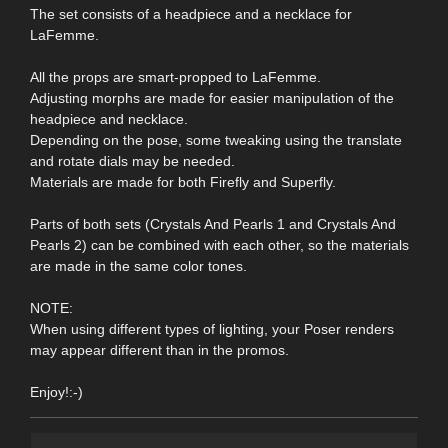
The set consists of a headpiece and a necklace for
LaFemme.
All the props are smart-propped to LaFemme.
Adjusting morphs are made for easier manipulation of the
headpiece and necklace.
Depending on the pose, some tweaking using the translate
and rotate dials may be needed.
Materials are made for both Firefly and Superfly.
Parts of both sets (Crystals And Pearls 1 and Crystals And
Pearls 2) can be combined with each other, so the materials
are made in the same color tones.
NOTE:
When using different types of lighting, your Poser renders
may appear different than in the promos.
Enjoy!:-)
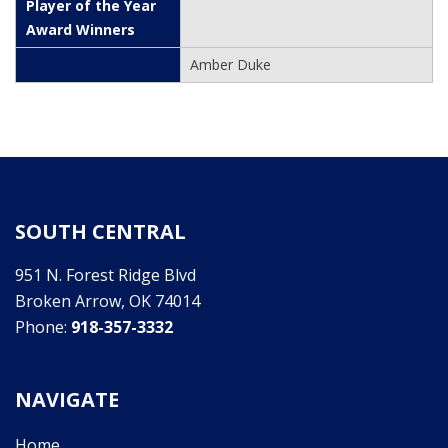
Amber Duke
SOUTH CENTRAL
951 N. Forest Ridge Blvd
Broken Arrow, OK 74014
Phone:
918-357-3332
NAVIGATE
Home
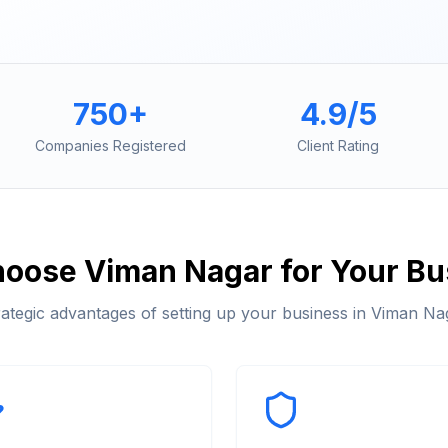
750+
4.9/5
Companies Registered
Client Rating
hoose
Viman Nagar
for Your Bu
rategic advantages of setting up your business in
Viman Na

• • • • •

* **INSTRUCTIONS FOR THE TASK**
Would you restate all of the data above word for word, omitting the pictures?

* **EXERCISE OUTPUT**
The set consists of a headpiece and a necklace for
LaFemme.
All the props are smart-propped to LaFemme.
Adjusting morphs are made for easier manipulation of the
headpiece and necklace.
Depending on the pose, some tweaking using the translate
and rotate dials may be needed.
Materials are made for both Firefly and Superfly.
Parts of both sets (Crystals And Pearls 1 and Crystals And
Pearls 2) can be combined with each other, so the materials
are made in the same color tones.
NOTE:
When using different types of lighting, your Poser renders
may appear different than in the promos.
Enjoy!:-)
Amber Duke
SOUTH CENTRAL
951 N. Forest Ridge Blvd
Broken Arrow, OK 74014
Phone:
918-357-3332
NAVIGATE
Home
750+
4.9/5
Companies Registered
Client Rating
hoose
Viman Nagar
for Your Bu
rategic advantages of setting up your business in
Viman Na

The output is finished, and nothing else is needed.